(WHAT YOU WILL DO) Put the lines into a numbered list with no blank lines. Begin at the line that has "Máris hiányzik a táskámból!" and stop after the line that has "7. Reggeli 3 az 1-ben kisgép".

-------- EXTRACTED MATERIAL

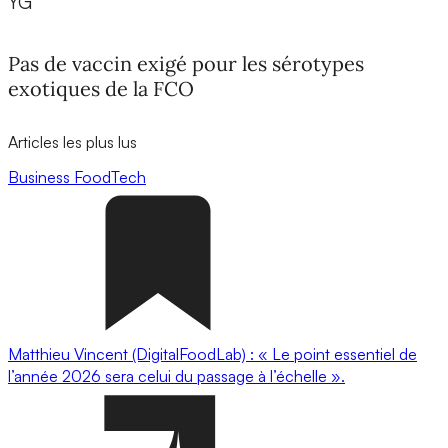
YG
Pas de vaccin exigé pour les sérotypes
exotiques de la FCO
Articles les plus lus
Business
FoodTech
Matthieu Vincent (DigitalFoodLab) : « Le point essentiel de
l’année 2026 sera celui du passage à l’échelle ».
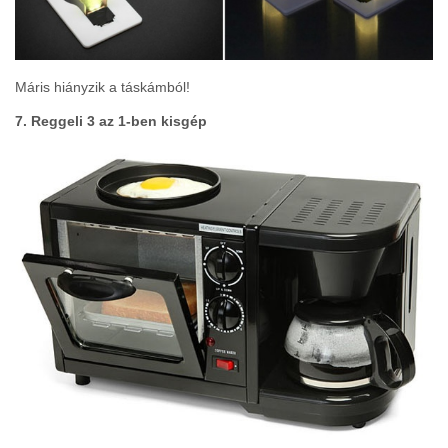
Máris hiányzik a táskámból!
7. Reggeli 3 az 1-ben kisgép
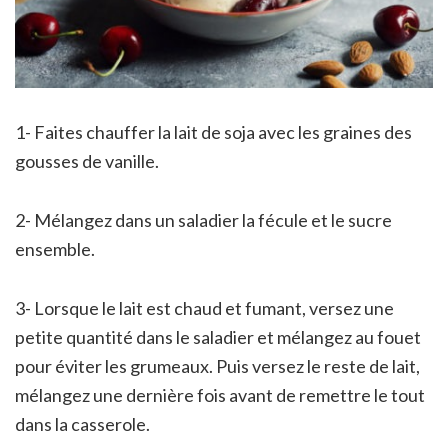
1- Faites chauffer la lait de soja avec les graines des
gousses de vanille.
2- Mélangez dans un saladier la fécule et le sucre
ensemble.
3- Lorsque le lait est chaud et fumant, versez une
petite quantité dans le saladier et mélangez au fouet
pour éviter les grumeaux. Puis versez le reste de lait,
mélangez une dernière fois avant de remettre le tout
dans la casserole.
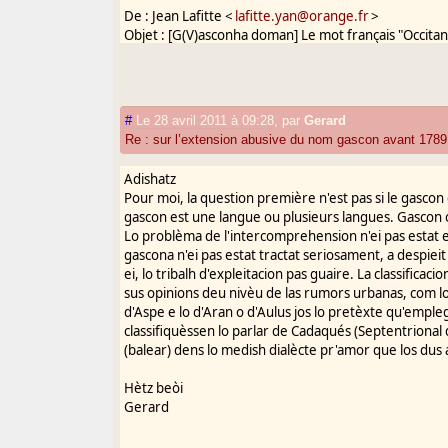
De : Jean Lafitte <
lafitte.yan@orange.fr
>
Objet : [G(V)asconha doman] Le mot français "Occitan
ì : "Gasconha-doman" <
Gasconha-doman@yahoogrou
Date : Mardi 26 avril 2011, 8h53
#
Le 28 avril 2011 à 09:28
,
par
Gerard
Re : sur l’extension abusive du nom gascon avant 1789
Merci à Jean-François Blanc pour les deux occurrences
Adishatz
1644 et 1647, alors que nous n'avions jusqu'ici que 
Pour moi, la question première n'est pas si le gascon 
On peut supposer qu'elles s'inscrivent dans le conte
gascon est une langue ou plusieurs langues. Gascon 
Lo problèma de l'intercomprehension n'ei pas estat es
gascona n'ei pas estat tractat seriosament, a despieit
ei, lo tribalh d'expleitacion pas guaire. La classifica
sus opinions deu nivèu de las rumors urbanas, com lo
d'Aspe e lo d'Aran o d'Aulus jos lo pretèxte qu'empleg
classifiquèssen lo parlar de Cadaqués (Septentriona
(balear) dens lo medish dialècte pr'amor que los dus a
Hètz beòi
Gerard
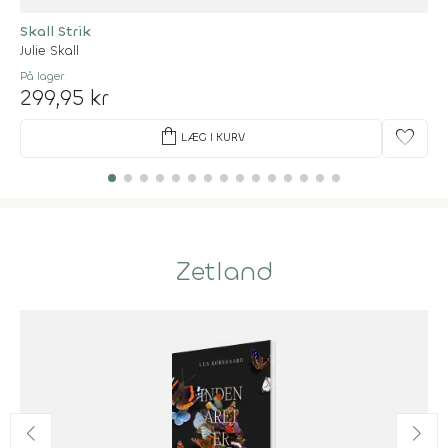
Skall Strik
Julie Skall
På lager
299,95 kr
shopping_bag
favorite
LÆG I KURV
Zetland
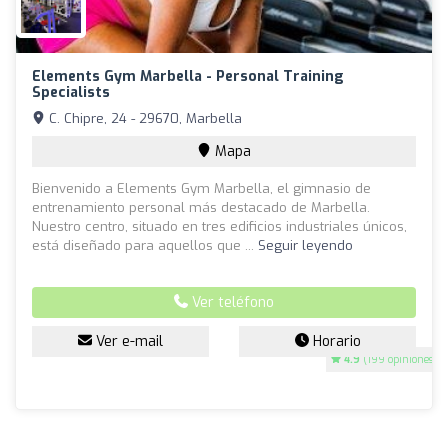
Elements Gym Marbella - Personal Training
Specialists
C. Chipre, 24 - 29670, Marbella
Mapa
Bienvenido a Elements Gym Marbella, el gimnasio de
entrenamiento personal más destacado de Marbella.
Nuestro centro, situado en tres edificios industriales únicos,
está diseñado para aquellos que ...
Seguir leyendo
Ver teléfono
Ver e-mail
Horario
4.9
(199 opiniones)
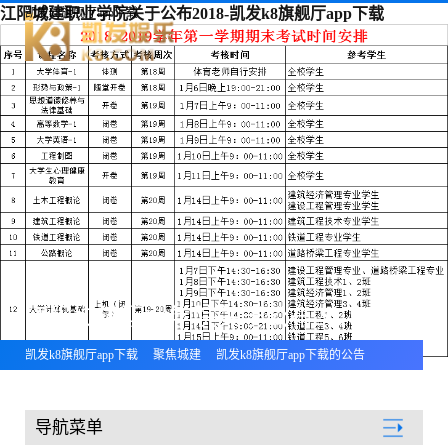
江阳城建职业学院关于公布2018-凯发k8旗舰厅app下载
凯发k8旗舰厅app下载
江阳城建职业学院关于公布2018-2019学年第1学期期末考试时间安排的通知
凯发k8旗舰厅app下载
聚焦城建
凯发k8旗舰厅app下载的公告
导航菜单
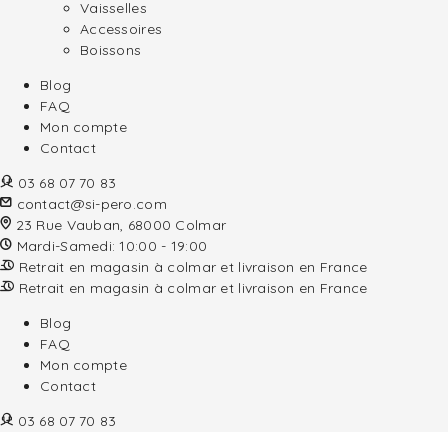
Vaisselles
Accessoires
Boissons
Blog
FAQ
Mon compte
Contact
03 68 07 70 83
contact@si-pero.com
23 Rue Vauban, 68000 Colmar
Mardi-Samedi: 10:00 - 19:00
Retrait en magasin à colmar et livraison en France
Retrait en magasin à colmar et livraison en France
Blog
FAQ
Mon compte
Contact
03 68 07 70 83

----------------

(TASK OUTPUT)
1. Máris hiányzik a táskámból!
2. 7. Reggeli 3 az 1-ben kisgép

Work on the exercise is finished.